What makes M7 unusual is the placement of oud, not in the base as a trail, but as the heart, carrying the composition for hours. The oud remains prominent throughout the development, providing its full resinous character from start to finish. Vetiver contributes a dry, earthy warmth that keeps the oud from reading as merely smoky or incense-like. It's rooty and warm. Combined with the amber and musk in the base, the drydown becomes intimate rather than projecting, close enough to feel. The boldness doesn't fade quickly; it persists through extended wear.
The Evolution
The opening announces itself quickly: citrus brightness from bergamot and mandarin, sharpened by rosemary into something that reads almost medicinal before it settles. The citrus softens and the oud takes over, dense and weighty, resinous and demanding. Vetiver arrives, earthier than smoky, keeping the composition grounded in warmth rather than incense. The drydown belongs to amber and musk: softer, warmer, close to the skin. What surprises is how the oud doesn't disappear in the base, it lingers beneath the amber, a dark thread running through everything. The fragrance develops and deepens over time, with the woody notes remaining present beneath the warmer drydown.
Cultural Impact
M7 drew attention for its boldness. The provocative campaign, featuring a nude male figure, communicated something direct and unambiguous. That directness resonated with a particular audience. The fragrance has since developed a cult following among collectors who seek it out for its intensity and its discontinued status. Among those who pursue it, the appeal lies in the boldness that stayed heavy when lighter fragrances dominated the market.
The House
France · Est. 1961
Yves Saint Laurent fragrances are the olfactory equivalent of its founder's revolutionary fashion: audacious, empowering, and unapologetically Parisian. The house creates scents that are not just accessories but statements of identity, blurring the lines between art, scandal, and pure elegance.
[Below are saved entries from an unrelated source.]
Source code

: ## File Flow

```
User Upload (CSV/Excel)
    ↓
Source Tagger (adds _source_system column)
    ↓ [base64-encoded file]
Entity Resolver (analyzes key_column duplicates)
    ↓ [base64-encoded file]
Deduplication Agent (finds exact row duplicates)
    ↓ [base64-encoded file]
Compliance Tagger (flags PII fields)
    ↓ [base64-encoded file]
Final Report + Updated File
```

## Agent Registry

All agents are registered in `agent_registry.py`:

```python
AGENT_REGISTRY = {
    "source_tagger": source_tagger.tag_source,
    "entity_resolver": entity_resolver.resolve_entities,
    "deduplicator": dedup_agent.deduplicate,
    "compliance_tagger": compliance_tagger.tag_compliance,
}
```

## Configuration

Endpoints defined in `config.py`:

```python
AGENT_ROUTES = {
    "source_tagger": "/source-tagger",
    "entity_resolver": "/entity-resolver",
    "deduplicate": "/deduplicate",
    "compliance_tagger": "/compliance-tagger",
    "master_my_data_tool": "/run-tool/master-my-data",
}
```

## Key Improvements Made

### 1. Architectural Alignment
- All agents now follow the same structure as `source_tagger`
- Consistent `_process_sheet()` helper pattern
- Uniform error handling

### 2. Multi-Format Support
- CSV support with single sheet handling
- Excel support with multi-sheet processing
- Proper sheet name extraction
YSL doesn't follow trends; it creates them with bold compositions that feel both timeless and thrillingly modern.
If this were a song
Community picks
This fragrance sounds like low light, amber lamps, worn leather, the warmth of a room that hasn't been aired out. The oud and vetiver create a bass note that hums beneath everything, while the citrus opening cuts through like a single sharp chord before it drops into something slower and heavier.